Alex is down with a very bad case of flu. He’s a mess right now. He had been sneezing most of the night.
Suspected so. He was pretty down last week, losing interest in play, food & even free cuddles! Have put him on Vibravet & extra Vit C & monitor his condition closely. Looks like the trip to the groomers this Saturday will have to be postponed.
Picture’s very out of focus – this is what happens when I operate without caffiene ….
January 22, 2007
The kittens got their weekly bathe today. The Auntie uses baby wipes & they got a rub down from their eyes, face, all the way to their little backsides.

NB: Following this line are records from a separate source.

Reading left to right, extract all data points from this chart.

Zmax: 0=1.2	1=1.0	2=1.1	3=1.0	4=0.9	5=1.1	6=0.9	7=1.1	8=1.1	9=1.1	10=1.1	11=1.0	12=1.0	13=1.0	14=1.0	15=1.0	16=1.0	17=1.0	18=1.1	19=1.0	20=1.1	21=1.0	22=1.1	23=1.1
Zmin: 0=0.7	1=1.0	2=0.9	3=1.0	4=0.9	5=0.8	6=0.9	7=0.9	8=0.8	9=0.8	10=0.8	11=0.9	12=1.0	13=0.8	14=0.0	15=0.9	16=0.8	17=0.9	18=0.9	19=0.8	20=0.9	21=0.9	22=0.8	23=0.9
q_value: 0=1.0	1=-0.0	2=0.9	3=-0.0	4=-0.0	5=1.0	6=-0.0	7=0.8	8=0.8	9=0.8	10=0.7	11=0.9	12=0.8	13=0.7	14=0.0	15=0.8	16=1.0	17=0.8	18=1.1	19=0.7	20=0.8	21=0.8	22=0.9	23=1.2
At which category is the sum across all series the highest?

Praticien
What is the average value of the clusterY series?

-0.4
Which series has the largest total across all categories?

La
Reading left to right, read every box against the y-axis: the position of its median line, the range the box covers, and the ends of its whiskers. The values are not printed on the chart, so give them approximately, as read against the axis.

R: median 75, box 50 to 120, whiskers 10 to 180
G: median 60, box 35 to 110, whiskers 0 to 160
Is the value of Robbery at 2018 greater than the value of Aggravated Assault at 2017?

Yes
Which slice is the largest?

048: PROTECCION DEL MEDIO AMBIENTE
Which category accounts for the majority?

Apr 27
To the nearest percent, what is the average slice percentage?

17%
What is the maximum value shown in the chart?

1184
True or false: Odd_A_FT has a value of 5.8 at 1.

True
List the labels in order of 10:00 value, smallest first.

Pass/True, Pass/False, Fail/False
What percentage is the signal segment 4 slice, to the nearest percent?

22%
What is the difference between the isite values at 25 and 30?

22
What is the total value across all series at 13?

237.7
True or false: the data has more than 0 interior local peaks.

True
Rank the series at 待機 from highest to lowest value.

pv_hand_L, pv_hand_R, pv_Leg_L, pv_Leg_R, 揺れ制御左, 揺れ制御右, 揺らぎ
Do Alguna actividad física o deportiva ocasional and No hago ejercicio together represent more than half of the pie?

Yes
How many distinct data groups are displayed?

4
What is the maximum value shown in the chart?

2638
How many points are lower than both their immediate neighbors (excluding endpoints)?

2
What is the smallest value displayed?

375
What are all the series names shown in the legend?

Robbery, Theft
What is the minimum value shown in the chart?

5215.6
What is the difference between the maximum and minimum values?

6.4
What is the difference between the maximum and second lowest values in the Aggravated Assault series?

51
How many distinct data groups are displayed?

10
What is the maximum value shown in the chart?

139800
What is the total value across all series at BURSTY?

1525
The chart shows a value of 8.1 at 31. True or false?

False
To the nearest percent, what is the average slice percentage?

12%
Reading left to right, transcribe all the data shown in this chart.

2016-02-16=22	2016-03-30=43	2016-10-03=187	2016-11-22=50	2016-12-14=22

She was very thorough.
I have to give it to her. Auntie really has her ways with the kids. They didn’t put up any fights whatsoever.
She used to bathe the cats with water & Dettol until I found out & gave her baby wipes instead. For her, Dettol is the cure for everything external. I had to use the word ‘poison’ to stop her from using Dettol ever again on cats.
January 20, 2007
Have you ever finished a day feeling rotten? I mean most days, I would finish work feeling good. Tired but good & sometimes accomplished. But not today. I am ashamed of myself, to be honest.
I had a late lunch today in Maxwell. As I was heading back to my office, at the cross road junction I saw an hunched back old man. He looks like a rag-and-bone, collecting soda cans from the rubbish bin. And he looks a little mentally-challenged to me. He shuffled very slowly to the traffic light, carrying 2 large bags of empty cans.
I was waiting to cross to another side of the road. Because he shuffled so slowly, he missed his green man & had to wait for the next one. In that moment when I saw him, a voice inside my head said ‘help him, talk to him.’ But my feet didn’t move towards him. Instead, I turn to cross my side of the road.
During the walk back, I silently cursed myself. Why didn’t I help him? I wasn’t rushing for time. In fact, I had time to spare.
Then a thought struck me. I was embarrassed to be seen helping him. I started thinking of past encounters where I could have stepped in to help but didn’t and it was pretty consistent. I was embarrassed & I did not want to be the odd one standing out. I want to belong, to be popular, to be able to blend into the group.
This afternoon I saw ugly me and I’m not proud of me.